Before starting to design my project I had to learn how to interact with the Lcd and any other components in other to help me understand . This was done in a module called 2645 Embedded Systems , where student gets taught how to code and interact with different modules and components.
- FRDM K64F Micro-controller
- Nokia 5110 LCD display
This is a simple LCD that can have a lot of applications since it is very versatile to work with.
2- Choosing Project Idea
In order to come up with an idea that could be a potential solution for the problem given , first of all several ideas were written down along side the pros and cos of each one , after all this a solution was chosen against the following points :
- Complexity : Software and Hardware
- Constrains : The amount of components that we are aloud to use , could be limiting factor, as to how interactivef the project can become .
- Understanding : Organisation of code , eg , header files ,libraries etc.
- Time Constrain : How long will it take to complete ? Will it be able to be completed by the deadline given ?
- Snake : Moderate level , we have learnt about how a joy stick works , sound for every time the snake eats the food , perhaps with a score.
- Ping Pong : Moderate to Intermediate Level , using a joy stick to move the paddle up and down in either side of the screen , different speed maybe , Ai : probably no . Multiplayer: Yes, make one player and duplicate the code for the two player game .Menu with two options.
- Etch sketch : moderate , this is the beginning of snake , with a menu , a few buttons to pause and re-start game. and provide examples for the user to understand the rules etc .
- Avoider Game : Moderate to Intermediate Level , The plan would be to have some kind of obstacles from the top of the screen falling and a character will avoid this obstacles to prevent it form dying, include a score for for the amount of obstacles avoided . etc
Chosen Idea :
In order to choose the ideal project, it had to comply within the four point talked about before .

◆ WORK INSTRUCTION
Revise the project notes between "- Time Constrain" and "with a score.", inclusive, so that "deadline" becomes "due date".

◆ SUPPLIED INFORMATION
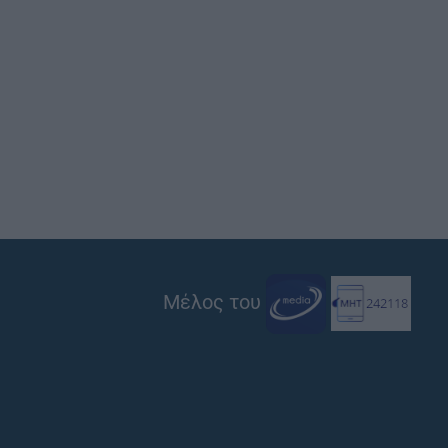
Μέλος του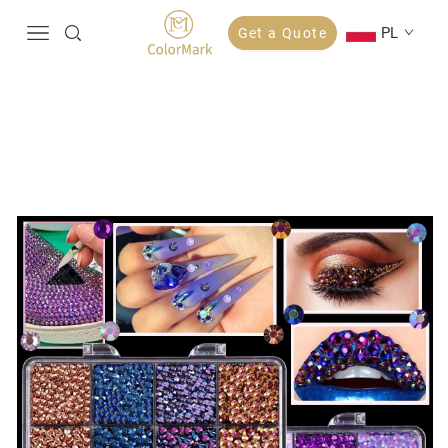
PL
Get a Quote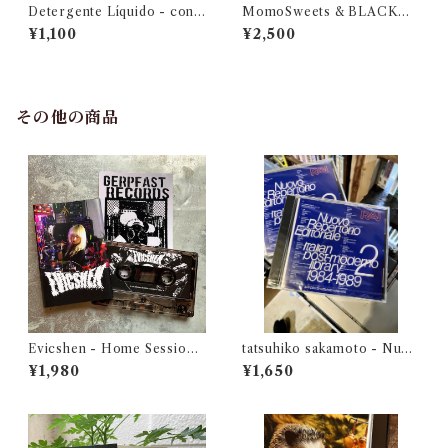
Detergente Líquido - cont
MomoSweets & BLACKM
umacia en primavera
UFFIN LOVERS (SIDE M&
¥1,100
¥2,500
N) Selected & Mixed by DJ
URUMA
その他の商品
Evicshen - Home Session
tatsuhiko sakamoto - Nuov
Live
o Repertorio Editoriale Ital
¥1,980
¥1,650
ian post-moderno library 2
1984-1989 (CD)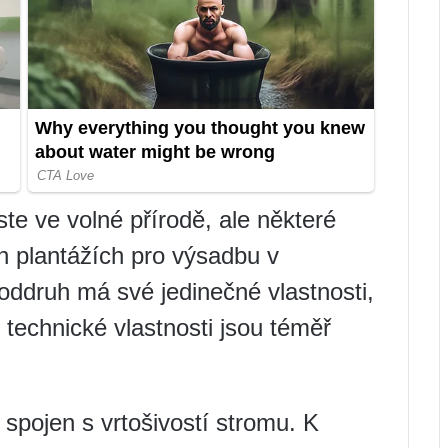
te ve volné přírodě, ale některé
ch plantážích pro výsadbu v
ddruh má své jedinečné vlastnosti,
h technické vlastnosti jsou téměř
 spojen s vrtošivostí stromu. K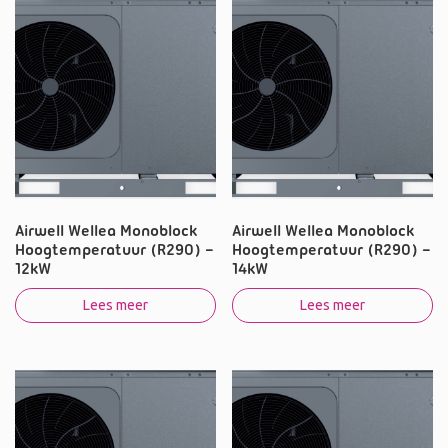
Airwell Wellea Monoblock
Airwell Wellea Monoblock
Hoogtemperatuur (R290) –
Hoogtemperatuur (R290) –
12kW
14kW
Lees meer
Lees meer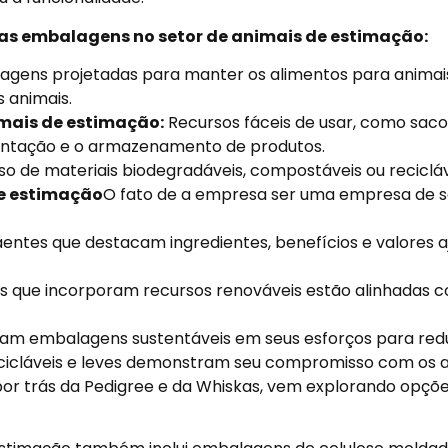
 as embalagens no setor de animais de estimação:
gens projetadas para manter os alimentos para animais
 animais.
mais de estimação:
Recursos fáceis de usar, como sa
limentação e o armazenamento de produtos.
so de materiais biodegradáveis, compostáveis ou recicláv
de estimação
O fato de a empresa ser uma empresa de se
entes que destacam ingredientes, benefícios e valores
 que incorporam recursos renováveis estão alinhadas
aram embalagens sustentáveis em seus esforços para red
cicláveis e leves demonstram seu compromisso com os a
or trás da Pedigree e da Whiskas, vem explorando opç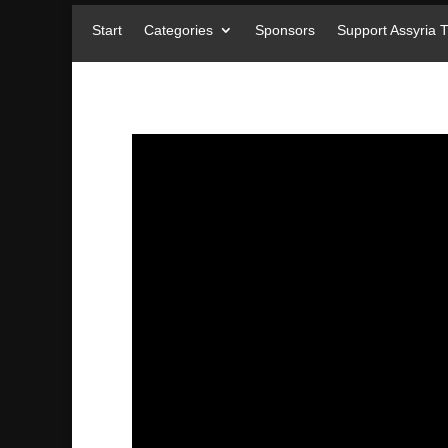
Start
Categories
Sponsors
Support Assyria 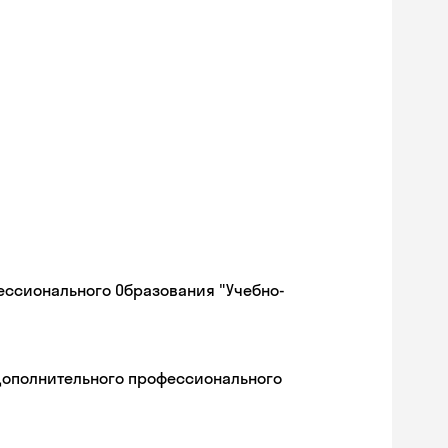
ессионального Образования "Учебно-
дополнительного профессионального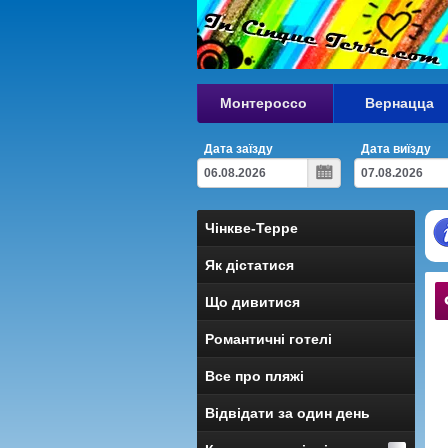
Монтероссо
Вернацца
Дата заїзду
Дата виїзду
Чінкве-Терре
Як дістатися
Що дивитися
Романтичні готелі
Все про пляжі
Відвідати за один день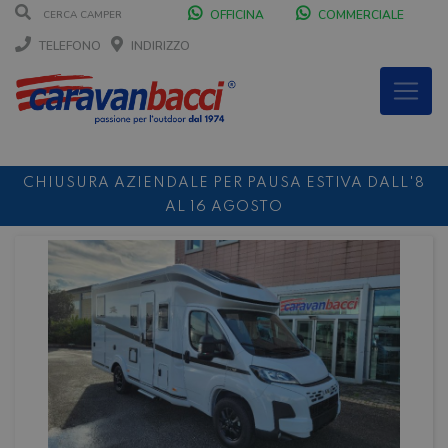
OFFICINA
COMMERCIALE
TELEFONO
INDIRIZZO
CHIUSURA AZIENDALE PER PAUSA ESTIVA DALL'8
AL 16 AGOSTO
DURANTE IL MESE DI AGOSTO SIAMO CHIUSI IL
SABATO POMERIGGIO
SCONTO 10%
NOLEGGIO ENTRO IL 31.08
PER I
NOLEGGI DI SETTEMBRE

◆ ANSWER TO THIS EXERCISE
- Time Constrain : How long will it take to complete ? Will it be able to be completed by the due date given ?
- Snake : Moderate level , we have learnt about how a joy stick works , sound for every time the snake eats the food , perhaps with a score.